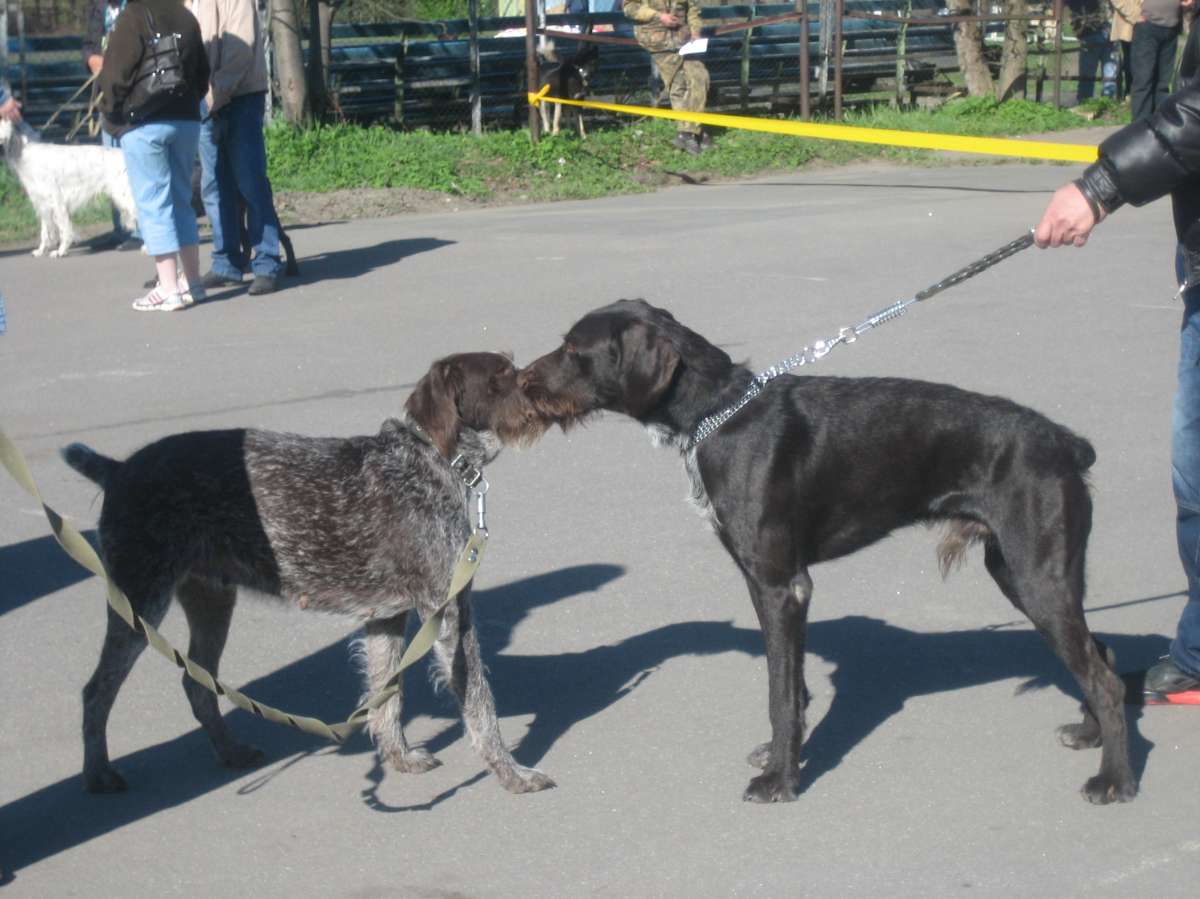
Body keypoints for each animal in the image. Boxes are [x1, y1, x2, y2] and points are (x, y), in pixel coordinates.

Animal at [0, 119, 138, 258]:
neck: (25, 152)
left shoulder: (57, 202)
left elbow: (64, 230)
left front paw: (60, 251)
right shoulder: (42, 204)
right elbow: (45, 232)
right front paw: (41, 250)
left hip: (124, 196)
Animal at [63, 352, 553, 796]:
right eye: (501, 374)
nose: (541, 386)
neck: (428, 460)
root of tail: (118, 469)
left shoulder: (387, 617)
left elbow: (386, 694)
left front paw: (398, 757)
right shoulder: (448, 611)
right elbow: (479, 704)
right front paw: (513, 774)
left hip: (211, 600)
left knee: (196, 682)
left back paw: (230, 751)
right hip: (140, 602)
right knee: (96, 690)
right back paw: (98, 774)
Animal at [519, 298, 1135, 805]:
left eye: (573, 350)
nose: (520, 382)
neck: (719, 412)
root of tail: (1065, 443)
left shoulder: (781, 585)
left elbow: (779, 690)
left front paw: (780, 780)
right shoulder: (767, 582)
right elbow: (790, 685)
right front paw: (781, 754)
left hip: (1036, 574)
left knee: (1104, 678)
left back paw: (1115, 781)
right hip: (1019, 570)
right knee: (1100, 656)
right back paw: (1089, 735)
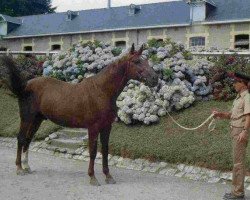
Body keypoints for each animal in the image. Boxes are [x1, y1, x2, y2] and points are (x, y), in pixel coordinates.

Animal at [0, 44, 158, 186]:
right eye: (137, 61)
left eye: (146, 60)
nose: (155, 78)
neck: (102, 91)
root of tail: (25, 86)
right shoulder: (93, 127)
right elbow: (93, 151)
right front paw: (93, 178)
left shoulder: (107, 127)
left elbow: (105, 150)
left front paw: (108, 176)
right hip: (27, 118)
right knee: (21, 138)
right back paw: (19, 168)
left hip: (37, 120)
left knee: (27, 139)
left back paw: (27, 166)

··········

▸ **ASSIGNMENT**
Look for the word "knee" in every line of the records. State how many lines contain it, and write only the number.

▸ **SOLVED EXERCISE**
6